## Data records

....................

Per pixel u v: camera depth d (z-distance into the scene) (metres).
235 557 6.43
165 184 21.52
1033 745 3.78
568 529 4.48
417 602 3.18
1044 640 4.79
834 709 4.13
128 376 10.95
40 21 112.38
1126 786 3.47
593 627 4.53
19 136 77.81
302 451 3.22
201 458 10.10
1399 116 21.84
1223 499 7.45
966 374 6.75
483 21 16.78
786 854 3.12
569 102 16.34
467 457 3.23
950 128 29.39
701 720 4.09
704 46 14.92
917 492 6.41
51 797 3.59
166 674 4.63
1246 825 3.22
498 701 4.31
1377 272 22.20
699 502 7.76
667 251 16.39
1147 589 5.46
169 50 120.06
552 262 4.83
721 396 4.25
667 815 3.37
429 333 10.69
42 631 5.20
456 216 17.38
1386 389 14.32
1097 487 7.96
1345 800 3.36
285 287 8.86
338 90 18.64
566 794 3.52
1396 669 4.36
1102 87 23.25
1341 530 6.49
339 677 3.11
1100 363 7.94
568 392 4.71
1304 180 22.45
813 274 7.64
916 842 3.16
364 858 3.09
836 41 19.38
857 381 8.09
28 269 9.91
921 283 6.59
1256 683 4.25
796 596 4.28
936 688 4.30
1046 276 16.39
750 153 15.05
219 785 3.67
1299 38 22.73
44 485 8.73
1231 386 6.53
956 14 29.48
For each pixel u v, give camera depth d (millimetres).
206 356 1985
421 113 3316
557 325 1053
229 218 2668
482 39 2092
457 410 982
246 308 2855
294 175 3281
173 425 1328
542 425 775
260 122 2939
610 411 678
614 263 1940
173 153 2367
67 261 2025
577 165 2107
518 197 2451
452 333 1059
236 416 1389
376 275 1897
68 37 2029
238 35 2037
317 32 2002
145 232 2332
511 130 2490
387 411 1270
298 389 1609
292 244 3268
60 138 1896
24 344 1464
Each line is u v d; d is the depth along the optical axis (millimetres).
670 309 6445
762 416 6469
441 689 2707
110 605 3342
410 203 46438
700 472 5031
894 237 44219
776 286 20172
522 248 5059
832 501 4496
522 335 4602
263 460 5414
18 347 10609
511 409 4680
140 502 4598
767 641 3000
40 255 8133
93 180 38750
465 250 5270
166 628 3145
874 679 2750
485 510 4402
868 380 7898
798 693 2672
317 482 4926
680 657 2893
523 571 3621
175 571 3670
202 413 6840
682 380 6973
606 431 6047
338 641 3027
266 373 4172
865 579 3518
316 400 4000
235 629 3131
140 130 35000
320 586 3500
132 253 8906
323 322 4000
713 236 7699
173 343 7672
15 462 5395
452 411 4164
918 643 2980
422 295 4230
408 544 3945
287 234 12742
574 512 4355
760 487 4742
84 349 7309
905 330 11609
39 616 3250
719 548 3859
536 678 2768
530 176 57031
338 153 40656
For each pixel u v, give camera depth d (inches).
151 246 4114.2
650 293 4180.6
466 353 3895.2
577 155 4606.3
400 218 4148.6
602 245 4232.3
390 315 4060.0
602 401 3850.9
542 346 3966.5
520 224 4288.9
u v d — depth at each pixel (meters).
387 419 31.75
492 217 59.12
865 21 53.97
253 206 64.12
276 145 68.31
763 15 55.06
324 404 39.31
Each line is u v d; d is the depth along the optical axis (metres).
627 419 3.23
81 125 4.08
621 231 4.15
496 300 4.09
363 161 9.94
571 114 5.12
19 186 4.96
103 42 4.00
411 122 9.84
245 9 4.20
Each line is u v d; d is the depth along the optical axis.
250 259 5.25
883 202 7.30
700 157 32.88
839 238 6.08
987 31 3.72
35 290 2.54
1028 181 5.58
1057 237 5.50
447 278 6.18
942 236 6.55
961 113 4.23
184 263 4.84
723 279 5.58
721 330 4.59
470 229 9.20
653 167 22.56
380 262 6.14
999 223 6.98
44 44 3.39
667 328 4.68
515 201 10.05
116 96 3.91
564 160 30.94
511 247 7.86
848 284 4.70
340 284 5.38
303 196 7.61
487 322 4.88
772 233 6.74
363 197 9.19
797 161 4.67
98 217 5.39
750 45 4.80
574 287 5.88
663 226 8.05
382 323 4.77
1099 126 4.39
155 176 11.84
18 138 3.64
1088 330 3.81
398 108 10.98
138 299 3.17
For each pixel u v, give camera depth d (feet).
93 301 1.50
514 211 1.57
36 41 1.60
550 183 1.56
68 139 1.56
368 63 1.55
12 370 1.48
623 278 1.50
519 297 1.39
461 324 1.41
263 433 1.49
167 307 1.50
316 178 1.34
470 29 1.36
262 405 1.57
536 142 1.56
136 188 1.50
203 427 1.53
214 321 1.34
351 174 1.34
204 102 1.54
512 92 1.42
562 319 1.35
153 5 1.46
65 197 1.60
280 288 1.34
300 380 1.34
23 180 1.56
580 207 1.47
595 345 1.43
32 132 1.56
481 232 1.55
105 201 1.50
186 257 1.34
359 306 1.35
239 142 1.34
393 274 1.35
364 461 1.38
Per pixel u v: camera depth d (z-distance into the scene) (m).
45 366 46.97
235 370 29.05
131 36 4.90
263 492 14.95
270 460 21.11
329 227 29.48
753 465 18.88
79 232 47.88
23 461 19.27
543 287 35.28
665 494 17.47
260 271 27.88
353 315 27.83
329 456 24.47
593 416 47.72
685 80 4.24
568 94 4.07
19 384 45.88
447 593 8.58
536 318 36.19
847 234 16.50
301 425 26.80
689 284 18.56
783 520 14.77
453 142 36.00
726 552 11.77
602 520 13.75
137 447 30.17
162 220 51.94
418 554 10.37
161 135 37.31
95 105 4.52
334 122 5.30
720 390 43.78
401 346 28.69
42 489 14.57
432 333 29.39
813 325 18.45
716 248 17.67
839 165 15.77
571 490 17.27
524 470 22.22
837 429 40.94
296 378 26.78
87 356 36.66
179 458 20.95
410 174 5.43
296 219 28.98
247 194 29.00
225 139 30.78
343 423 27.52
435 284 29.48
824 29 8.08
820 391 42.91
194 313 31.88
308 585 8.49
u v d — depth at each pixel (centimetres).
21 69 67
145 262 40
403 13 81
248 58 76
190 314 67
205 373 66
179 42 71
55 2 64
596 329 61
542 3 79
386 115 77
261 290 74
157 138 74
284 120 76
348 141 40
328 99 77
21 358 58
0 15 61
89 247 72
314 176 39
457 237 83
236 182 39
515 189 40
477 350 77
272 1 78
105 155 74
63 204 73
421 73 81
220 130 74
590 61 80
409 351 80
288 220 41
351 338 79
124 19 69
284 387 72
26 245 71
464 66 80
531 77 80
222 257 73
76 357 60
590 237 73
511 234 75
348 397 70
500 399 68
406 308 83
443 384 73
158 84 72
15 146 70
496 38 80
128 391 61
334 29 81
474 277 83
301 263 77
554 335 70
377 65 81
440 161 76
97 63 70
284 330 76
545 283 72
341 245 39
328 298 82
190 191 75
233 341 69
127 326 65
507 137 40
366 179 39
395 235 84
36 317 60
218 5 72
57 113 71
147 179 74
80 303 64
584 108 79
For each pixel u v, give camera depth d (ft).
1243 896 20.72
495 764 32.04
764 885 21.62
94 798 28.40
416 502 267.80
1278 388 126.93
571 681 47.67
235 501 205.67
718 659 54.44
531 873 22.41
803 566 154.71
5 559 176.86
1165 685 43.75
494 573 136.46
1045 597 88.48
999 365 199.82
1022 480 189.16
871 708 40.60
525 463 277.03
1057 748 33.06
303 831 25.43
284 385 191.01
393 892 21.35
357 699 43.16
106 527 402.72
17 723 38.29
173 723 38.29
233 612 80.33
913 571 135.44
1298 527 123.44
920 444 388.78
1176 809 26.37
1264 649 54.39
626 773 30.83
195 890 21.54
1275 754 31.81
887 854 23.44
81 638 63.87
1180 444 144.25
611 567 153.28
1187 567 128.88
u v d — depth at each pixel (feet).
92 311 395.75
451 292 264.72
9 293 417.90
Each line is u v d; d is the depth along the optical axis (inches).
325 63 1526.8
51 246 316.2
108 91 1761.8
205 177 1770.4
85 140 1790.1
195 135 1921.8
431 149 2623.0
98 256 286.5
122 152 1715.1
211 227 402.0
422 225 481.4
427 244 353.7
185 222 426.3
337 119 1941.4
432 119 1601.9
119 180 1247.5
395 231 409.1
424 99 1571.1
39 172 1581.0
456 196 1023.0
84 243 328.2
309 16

....................

## What this task involves
Write out exactly each line of the entries, starting at the one containing "431 149 2623.0" and finishing with the last line.

## Expected output
431 149 2623.0
98 256 286.5
122 152 1715.1
211 227 402.0
422 225 481.4
427 244 353.7
185 222 426.3
337 119 1941.4
432 119 1601.9
119 180 1247.5
395 231 409.1
424 99 1571.1
39 172 1581.0
456 196 1023.0
84 243 328.2
309 16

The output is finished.